JOB:
In the listing below, print exactly the lines between the line holding "wahre Selbst in Unschuld und Einheit." and the line holding "Ein Kurs in Wundern", inclusive, and no more.

TASK DATA:
▼

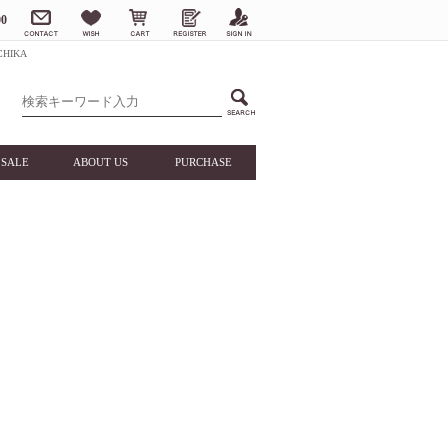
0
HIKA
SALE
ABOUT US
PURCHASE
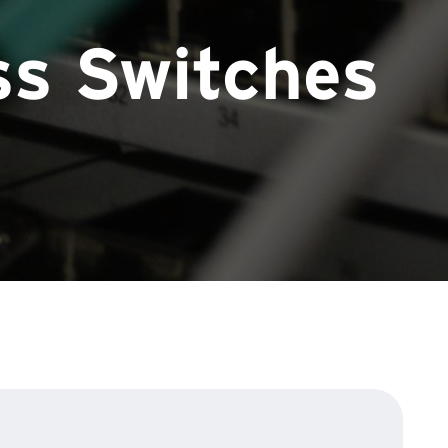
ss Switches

▲
▼

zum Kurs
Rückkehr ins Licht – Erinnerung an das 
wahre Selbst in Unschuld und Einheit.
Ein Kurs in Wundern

▲
▼

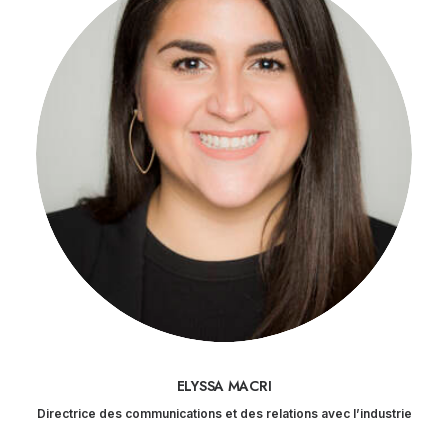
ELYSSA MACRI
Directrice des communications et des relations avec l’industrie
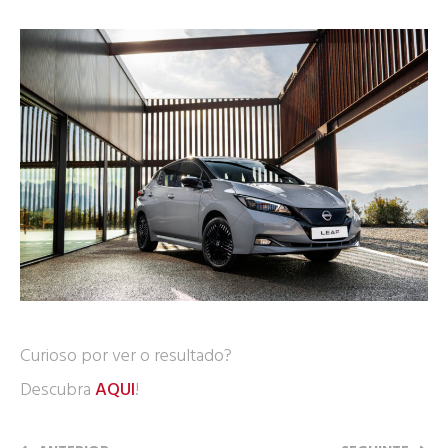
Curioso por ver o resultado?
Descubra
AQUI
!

▲

WRITTEN RESPONSE:
wahre Selbst in Unschuld und Einheit.
Ein Kurs in Wundern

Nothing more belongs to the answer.